0

I'm trying to reproduce the example at this link:
https://www.depends-on-the-definition.com/named-entity-recognition-with-residual-lstm-and-elmo/
In few words, I'm trying to use the ELMo embeddings for the Sequence tagging task. I'm following this tutorial but when I try to fit the model

ValueError: Error when checking input: expected input_1 to have shape (50,) but got array with shape (1,)

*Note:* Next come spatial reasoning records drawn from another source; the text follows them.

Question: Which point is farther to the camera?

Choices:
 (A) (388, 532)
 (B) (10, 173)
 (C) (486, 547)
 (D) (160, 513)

The code that gives me the error is this:

from keras.layers.merge import add
from keras.layers import LSTM, Embedding, Dense, TimeDistributed, Dropout, Bidirectional, Lambda
input_text = Input(shape=(max_len,), dtype=tf.string)
embedding = Lambda(ElmoEmbedding, output_shape=(max_len, 1024))(input_text)
x = Bidirectional(LSTM(units=512, return_sequences=True,
                       recurrent_dropout=0.2, dropout=0.2))(embedding)
x_rnn = Bidirectional(LSTM(units=512, return_sequences=True,
                           recurrent_dropout=0.2, dropout=0.2))(x)
x = add([x, x_rnn])  # residual connection to the first biLSTM
out = TimeDistributed(Dense(n_tags, activation="softmax"))(x)
model = Model(input_text, out)
model.compile(optimizer="adam", loss="sparse_categorical_crossentropy", metrics=["categorical_accuracy"])
X_tr, X_val = X_tr[:1213*batch_size], X_tr[-135*batch_size:]
y_tr, y_val = y_tr[:1213*batch_size], y_tr[-135*batch_size:]
y_tr = y_tr.reshape(y_tr.shape[0], y_tr.shape[1], 1)
y_val = y_val.reshape(y_val.shape[0], y_val.shape[1], 1)
history = model.fit(np.array(X_tr), y_tr, validation_data=(np.array(X_val), y_val),batch_size=batch_size, epochs=3, verbose=1)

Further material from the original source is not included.